MORGANTOWN —
A black West Virginia woman who was kidnapped and tortured by a group of white people in 2007, then tried to recant her accusations two years later, has been arrested for violating a domestic violence protective order.
Megan Williams, 25, was charged with four misdemeanors after she threw a can of food at her husband on the street then tried to remove property from the home she’d been ordered to avoid, Hinton Police Chief Derek Snavely said Wednesday.
Williams was being held on $10,000 bond at the Southern Regional Jail after her arraignment in Summers County Magistrate Court. It was not immediately clear whether she had an attorney.
Snavely said he also charged Williams with petty larceny, fleeing on foot and obstructing an officer because she ran about a block when he tried to arrest her Tuesday afternoon.
He said Williams’ husband, Robert Lee Brady Jr., had obtained a protective order after his wife’s Aug. 14 arrest on a charge of falsely reporting an emergency. She was jailed for a few days before making $500 bail.
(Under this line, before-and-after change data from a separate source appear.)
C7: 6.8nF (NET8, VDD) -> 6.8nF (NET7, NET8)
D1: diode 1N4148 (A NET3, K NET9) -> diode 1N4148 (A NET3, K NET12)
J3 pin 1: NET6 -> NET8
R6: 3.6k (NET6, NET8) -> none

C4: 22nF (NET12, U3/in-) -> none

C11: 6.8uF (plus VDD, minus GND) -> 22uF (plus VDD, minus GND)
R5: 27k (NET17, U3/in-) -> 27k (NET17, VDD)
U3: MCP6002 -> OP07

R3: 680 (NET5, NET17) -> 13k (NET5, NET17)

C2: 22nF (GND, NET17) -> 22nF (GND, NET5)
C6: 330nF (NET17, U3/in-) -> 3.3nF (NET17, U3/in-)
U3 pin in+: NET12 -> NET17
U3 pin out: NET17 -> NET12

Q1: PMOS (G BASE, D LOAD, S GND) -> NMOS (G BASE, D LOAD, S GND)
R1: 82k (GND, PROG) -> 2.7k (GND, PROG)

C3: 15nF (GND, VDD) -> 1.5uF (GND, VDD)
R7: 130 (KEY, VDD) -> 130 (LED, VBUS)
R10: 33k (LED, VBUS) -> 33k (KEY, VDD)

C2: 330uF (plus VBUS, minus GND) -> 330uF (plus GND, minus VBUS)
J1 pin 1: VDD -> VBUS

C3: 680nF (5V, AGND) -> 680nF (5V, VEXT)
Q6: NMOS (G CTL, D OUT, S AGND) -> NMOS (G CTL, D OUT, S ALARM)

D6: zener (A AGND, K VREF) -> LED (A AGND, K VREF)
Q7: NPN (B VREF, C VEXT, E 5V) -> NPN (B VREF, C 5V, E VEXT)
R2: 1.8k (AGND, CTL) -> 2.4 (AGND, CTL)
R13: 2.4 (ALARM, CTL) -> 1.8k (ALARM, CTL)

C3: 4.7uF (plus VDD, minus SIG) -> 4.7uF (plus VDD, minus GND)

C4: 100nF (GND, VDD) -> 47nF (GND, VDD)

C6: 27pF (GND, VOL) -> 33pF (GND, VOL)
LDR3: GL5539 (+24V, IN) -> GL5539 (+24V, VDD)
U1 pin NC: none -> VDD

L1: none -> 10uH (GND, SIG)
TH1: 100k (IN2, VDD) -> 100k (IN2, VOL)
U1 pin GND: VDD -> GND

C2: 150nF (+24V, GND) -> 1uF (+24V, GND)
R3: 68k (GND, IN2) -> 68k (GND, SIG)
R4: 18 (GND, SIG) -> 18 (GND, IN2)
There have been multiple 911 calls about domestic disturbances at the home in the year or so the couple has been living in Hinton, but Snavely said Aug. 14 was the first arrest.
Williams appears to have last posted on a Facebook page under the name Megan Brady on Aug. 13, the day before her previous arrest. There are multiple posts in the preceding days accusing her husband of mistreating her and claiming she is pregnant.
Brady did not immediately respond to a message from The Associated Press.
Snavely said the couple has a baby that is currently with Brady’s mother.
Seven people pleaded guilty to various charges after Williams told police in 2007 that her captors, including boyfriend Bobby Brewster, had beaten and raped her, forced her to drink urine and eat feces, poured hot wax on her and taunted her with racial slurs in a trailer in Logan County. Six of those people were sentenced to long prison terms.
In 2009, however, Ohio attorney Byron Potts held a news conference in which he said Williams was recanting the allegations. Potts said at the time that Williams had fabricated the story to get revenge on an ex-boyfriend, and all her wounds except facial bruises were self-inflicted.
Two days after that announcement, Williams’ caretaker said the young woman had mental problems and had told different stories at different times.
Potts was in court Wednesday and not immediately available for comment, but a secretary said their attorney-client relationship ended when Williams refused to cooperate.
Brian Abraham, who was the Logan County prosecutor five years ago, called Williams’ recantation “absurd,” adding that the captors were convicted on their own statements and physical evidence.
Among them was Frankie Brewster, mother of Williams’ then-boyfriend. While serving a 10- to 25-year sentence at the Lakin Correctional Center, Frankie Brewster told WCHS-TV that the crimes had, in fact, occurred and “all of us participated.”
Brewster denied that race or Williams’ relationship with her son started the series of crimes. Rather, she blamed a co-defendant who had accused Williams of stealing money and food stamps.